Without such tools, infinities existing within other infinities yield paradoxes rather than useful values in many calculations. For example, according to current probability theory, given an infinite multiverse, anything that can happen will happen infinite times. This sounds like Murphy’s Law Squared, and that is apropos, for it means that such probabilities cannot be determined or even approximated — they are all, by definition, infinite — and for a mathematician this is the worst of all possible outcomes. This fact combines with a human tendency to avoid the intellectual vertigo induced by looking too deep into the abyss of nested infinities, or merely to evade examining what our mental vision cannot illumine and encompass, to scatter conventional mathematicians and scientists in panic flight.

For so long as orthodox, mainstream professionals continue to flee the questions posed by limited infinities, certain vital calculations about our universe and the infinite, all-inclusive “multiverse” of which it is a part must remain forever beyond our reach. But if, in the spirit of the sciences, we aspire to a deeper and more accurate understanding of the true nature of our environment in its most inclusive sense, then it is precisely into those vertiginous depths that we must now plunge until we have plumbed them so far as to yield ways to represent and operate upon specific values for each of the limited infinities that we will meet. And this will call for what orthodox scientists are trained to distrust, and what an unorthodox scientist named Albert Einstein called more important than knowledge: imagination.

By the imagination and intuition of genius, science has not plodded sedately from discovery to discovery: It has overleapt the stars to examine the outermost boundaries of our universe and peered within the atom to discern in its parts the architecture that shapes and the laws that govern the whole. It is this talent, this capacity to fuse the findings of disparate disciplines, rather than the specialist’s tunnel-vision and the millipede march of the stolid incrementalist, that science most needs.
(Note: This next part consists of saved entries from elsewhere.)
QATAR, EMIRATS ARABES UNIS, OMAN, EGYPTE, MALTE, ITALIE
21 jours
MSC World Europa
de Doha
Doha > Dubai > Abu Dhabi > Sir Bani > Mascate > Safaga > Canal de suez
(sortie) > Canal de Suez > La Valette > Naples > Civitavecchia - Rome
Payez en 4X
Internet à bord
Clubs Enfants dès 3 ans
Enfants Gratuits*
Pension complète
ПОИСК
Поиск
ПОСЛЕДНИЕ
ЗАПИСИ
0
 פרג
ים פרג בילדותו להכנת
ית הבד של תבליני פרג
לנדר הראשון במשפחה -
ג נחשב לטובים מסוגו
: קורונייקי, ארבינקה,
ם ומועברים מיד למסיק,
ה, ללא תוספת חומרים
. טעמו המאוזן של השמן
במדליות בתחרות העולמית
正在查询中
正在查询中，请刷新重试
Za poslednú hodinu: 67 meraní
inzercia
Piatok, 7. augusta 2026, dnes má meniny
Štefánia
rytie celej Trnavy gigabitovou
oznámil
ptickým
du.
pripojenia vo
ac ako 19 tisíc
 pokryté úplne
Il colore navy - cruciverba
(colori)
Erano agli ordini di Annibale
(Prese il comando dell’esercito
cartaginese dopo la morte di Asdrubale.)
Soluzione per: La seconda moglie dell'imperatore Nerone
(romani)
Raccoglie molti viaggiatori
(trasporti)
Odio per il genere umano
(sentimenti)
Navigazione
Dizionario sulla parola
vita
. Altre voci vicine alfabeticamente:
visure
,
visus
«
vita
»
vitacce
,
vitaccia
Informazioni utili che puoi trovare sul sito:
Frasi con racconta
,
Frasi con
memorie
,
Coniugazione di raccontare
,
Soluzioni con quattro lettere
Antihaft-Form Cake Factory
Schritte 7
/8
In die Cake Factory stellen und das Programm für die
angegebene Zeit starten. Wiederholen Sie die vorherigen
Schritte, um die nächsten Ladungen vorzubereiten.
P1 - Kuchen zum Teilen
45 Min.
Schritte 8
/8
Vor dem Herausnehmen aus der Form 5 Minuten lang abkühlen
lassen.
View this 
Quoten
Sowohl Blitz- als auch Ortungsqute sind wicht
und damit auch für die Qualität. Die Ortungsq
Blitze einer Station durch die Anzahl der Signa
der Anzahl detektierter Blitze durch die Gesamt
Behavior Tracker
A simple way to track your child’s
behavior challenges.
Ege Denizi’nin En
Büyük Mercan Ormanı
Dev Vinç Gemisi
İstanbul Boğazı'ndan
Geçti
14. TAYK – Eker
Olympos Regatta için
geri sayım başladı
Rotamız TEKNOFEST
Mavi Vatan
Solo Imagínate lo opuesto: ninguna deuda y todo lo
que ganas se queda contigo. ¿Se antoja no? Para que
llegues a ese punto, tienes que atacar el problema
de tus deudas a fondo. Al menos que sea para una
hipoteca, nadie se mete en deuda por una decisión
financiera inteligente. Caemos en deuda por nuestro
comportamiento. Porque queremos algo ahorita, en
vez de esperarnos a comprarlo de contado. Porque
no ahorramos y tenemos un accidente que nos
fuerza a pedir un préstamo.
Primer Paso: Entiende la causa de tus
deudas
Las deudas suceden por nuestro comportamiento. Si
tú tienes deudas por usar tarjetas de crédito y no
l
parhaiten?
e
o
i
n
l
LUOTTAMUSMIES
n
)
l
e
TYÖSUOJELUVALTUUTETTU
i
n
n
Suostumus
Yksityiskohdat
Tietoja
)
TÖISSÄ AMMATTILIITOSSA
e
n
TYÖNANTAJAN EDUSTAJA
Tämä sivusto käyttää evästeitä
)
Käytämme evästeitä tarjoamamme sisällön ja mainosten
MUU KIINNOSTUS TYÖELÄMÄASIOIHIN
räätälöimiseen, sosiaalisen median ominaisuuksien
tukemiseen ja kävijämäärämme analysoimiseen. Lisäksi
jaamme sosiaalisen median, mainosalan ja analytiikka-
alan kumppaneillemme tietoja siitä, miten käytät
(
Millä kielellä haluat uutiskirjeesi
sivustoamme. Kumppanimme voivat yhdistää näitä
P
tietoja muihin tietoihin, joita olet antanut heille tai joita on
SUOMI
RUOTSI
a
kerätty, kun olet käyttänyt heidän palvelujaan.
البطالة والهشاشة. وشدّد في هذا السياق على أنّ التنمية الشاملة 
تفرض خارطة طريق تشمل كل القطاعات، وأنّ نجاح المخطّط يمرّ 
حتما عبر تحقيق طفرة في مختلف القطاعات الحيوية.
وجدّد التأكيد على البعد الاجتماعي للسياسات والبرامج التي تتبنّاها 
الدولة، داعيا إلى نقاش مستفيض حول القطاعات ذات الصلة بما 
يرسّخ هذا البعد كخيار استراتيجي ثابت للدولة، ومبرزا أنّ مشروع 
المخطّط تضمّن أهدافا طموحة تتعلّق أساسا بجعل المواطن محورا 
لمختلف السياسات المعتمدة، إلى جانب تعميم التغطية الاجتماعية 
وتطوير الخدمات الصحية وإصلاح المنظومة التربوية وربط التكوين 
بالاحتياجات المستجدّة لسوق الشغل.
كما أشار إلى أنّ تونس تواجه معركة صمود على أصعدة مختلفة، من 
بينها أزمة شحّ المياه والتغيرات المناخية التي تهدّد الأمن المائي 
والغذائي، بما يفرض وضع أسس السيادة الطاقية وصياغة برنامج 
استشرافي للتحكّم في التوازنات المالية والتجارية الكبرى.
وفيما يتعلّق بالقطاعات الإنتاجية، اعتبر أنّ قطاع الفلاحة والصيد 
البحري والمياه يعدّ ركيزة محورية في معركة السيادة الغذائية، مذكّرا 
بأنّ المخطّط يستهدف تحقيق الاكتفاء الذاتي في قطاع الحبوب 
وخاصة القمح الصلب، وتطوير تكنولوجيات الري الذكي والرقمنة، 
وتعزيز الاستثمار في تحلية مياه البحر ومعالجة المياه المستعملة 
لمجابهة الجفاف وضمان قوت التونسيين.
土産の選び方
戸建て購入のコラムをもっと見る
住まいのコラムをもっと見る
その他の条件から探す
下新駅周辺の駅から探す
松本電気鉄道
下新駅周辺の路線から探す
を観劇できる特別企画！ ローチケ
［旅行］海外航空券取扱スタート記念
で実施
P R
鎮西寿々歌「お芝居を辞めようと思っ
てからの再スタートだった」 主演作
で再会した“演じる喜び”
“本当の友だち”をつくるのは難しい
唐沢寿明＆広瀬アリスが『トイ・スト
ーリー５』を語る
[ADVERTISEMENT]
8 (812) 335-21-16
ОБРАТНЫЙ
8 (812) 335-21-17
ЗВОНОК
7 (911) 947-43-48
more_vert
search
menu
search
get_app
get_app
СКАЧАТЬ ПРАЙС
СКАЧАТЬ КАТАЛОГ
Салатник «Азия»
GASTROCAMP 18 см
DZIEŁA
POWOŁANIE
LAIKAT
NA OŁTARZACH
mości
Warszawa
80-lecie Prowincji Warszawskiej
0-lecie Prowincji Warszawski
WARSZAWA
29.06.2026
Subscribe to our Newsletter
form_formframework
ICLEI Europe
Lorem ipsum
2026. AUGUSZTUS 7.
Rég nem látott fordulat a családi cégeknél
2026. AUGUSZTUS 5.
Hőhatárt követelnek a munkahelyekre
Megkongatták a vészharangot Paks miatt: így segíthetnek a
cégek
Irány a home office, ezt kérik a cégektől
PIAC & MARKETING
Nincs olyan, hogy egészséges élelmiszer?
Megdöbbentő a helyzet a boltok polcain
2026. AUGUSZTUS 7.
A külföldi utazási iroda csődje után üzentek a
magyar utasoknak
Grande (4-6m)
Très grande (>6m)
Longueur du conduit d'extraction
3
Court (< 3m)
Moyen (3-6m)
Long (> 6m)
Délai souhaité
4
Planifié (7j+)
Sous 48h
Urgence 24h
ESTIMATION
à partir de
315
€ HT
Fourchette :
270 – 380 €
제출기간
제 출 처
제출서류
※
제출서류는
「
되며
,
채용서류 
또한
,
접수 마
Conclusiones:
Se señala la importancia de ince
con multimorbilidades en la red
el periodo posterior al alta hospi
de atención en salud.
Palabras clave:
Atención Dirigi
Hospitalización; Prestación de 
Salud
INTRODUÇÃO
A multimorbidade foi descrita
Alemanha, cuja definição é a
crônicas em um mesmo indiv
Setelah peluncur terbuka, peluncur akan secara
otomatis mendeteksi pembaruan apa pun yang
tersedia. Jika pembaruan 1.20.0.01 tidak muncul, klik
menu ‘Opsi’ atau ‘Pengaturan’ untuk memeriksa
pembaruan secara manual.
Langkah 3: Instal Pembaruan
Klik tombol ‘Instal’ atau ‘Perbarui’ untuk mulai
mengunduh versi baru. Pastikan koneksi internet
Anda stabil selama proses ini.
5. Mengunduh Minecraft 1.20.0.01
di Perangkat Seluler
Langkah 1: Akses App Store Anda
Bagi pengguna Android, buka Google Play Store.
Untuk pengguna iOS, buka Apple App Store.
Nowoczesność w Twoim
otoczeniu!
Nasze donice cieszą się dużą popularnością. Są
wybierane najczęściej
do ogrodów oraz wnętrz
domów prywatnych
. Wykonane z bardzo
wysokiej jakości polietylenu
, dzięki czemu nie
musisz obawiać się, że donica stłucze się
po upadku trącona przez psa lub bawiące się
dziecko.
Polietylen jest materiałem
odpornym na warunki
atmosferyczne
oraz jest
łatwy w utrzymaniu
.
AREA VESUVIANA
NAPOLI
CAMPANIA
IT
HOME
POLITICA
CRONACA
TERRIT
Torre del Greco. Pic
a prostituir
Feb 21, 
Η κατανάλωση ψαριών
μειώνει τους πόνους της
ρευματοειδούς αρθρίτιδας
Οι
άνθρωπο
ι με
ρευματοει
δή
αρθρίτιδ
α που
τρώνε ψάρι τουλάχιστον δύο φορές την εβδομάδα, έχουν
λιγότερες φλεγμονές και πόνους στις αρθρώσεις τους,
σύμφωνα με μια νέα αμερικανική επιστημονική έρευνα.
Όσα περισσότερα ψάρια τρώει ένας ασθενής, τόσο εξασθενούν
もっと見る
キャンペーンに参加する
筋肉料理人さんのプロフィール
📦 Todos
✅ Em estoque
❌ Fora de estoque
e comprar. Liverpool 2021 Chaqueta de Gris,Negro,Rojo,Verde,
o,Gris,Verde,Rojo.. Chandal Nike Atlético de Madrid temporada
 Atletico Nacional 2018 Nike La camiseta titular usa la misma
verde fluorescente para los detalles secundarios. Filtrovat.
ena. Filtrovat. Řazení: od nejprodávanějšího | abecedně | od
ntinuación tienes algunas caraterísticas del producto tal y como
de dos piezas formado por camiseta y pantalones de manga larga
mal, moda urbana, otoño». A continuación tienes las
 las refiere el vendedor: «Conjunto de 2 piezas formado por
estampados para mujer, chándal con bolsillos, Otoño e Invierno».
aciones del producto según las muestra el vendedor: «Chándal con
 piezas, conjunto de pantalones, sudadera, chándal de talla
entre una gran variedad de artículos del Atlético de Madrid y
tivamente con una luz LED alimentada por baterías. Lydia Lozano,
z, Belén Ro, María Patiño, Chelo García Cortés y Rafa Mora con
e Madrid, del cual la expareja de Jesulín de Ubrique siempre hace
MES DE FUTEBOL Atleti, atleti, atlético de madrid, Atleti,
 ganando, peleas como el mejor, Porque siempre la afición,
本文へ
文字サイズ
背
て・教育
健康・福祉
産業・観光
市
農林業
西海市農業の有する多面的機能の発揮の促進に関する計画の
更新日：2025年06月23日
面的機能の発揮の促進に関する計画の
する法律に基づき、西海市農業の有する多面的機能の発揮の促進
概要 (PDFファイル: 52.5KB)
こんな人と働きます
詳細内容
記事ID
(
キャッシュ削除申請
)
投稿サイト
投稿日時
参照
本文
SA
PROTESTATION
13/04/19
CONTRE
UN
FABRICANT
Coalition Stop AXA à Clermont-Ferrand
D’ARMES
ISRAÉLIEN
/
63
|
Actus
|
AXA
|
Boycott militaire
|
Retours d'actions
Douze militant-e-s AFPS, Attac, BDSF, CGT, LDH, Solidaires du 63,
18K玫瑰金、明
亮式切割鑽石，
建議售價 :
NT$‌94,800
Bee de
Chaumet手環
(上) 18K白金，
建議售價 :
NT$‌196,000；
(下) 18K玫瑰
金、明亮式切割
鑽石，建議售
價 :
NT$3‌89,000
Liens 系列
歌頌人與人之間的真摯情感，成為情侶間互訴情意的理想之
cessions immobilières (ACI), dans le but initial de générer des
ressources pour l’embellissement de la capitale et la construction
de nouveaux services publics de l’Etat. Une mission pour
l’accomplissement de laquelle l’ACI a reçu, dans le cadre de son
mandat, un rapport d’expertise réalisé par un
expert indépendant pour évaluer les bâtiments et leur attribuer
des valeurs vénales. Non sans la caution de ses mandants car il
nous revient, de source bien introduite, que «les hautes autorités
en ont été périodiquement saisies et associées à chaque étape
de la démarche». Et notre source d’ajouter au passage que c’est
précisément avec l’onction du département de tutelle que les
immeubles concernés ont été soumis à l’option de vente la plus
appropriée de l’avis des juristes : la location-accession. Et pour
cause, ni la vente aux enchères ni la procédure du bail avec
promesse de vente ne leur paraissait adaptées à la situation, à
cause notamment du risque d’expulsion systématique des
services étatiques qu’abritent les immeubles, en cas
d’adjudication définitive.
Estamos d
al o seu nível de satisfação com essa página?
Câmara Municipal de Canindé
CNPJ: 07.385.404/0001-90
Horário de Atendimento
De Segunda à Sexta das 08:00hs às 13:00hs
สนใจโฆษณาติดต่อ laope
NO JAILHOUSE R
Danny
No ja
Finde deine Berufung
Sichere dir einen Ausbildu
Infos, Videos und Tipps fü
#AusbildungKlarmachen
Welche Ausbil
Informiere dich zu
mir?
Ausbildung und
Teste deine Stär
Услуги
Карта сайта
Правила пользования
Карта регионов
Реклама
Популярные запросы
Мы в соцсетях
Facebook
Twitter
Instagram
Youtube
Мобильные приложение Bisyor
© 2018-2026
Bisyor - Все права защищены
For only imagination can stare into — and from — the eyes of the ineffable.

How many dimensions there are is a question disputed: Answers range from the merest physical three that we can perceive and measure — or four, if time be considered a dimension — to 10 or 26 under different flavors of “string theory”; others have begun to speculate that the number of such dimensions may itself turn out to be infinite. The larger numbers are called for, say some astrophysicists, to account for such phenomena as “dark matter” and “dark energy” and the apparent constant appearance and disappearance — seemingly from and to nothing — of “virtual particles”; in string theory and its relatives, all of these anomalies are accounted for by the interaction of our dimension with others that we can’t directly observe, perhaps because they are so tightly involute, so nearly infinitely curved in upon themselves, as to occupy no measurable space. (If so, then we may reasonably suspect that to any conscious entity native to such dimensions, our own set of them would likely also appear infinitely involute and therefore proof against direct observation.)

But every theory agrees in regarding each dimension as infinite within itself: Thus, one dimension would be a line of zero height or breadth, but of infinite length. This, of course, is a prime example of a limited infinity. It is also a paradox, for the volume of a single dimension is zero times infinity; and this yields exactly the kind of paradox that brings froth to the lips of mathematicians. Nonetheless, as in the classic demonstration offered by The Time Traveller in HG Wells’ famed 19th-century work of science-fiction, The Time Machine, absent duration, any object, irrespective of volume, must have only a virtual existence; therefore, as current physical theory now holds, time may be regarded as a dimension as essential as the visible three.

Thus, in a multiverse that must, by definition, be infinite, time can be nothing less than eternal. For it, too, candesces with the vital spark of limited infinity that appears to suffuse the cosmos.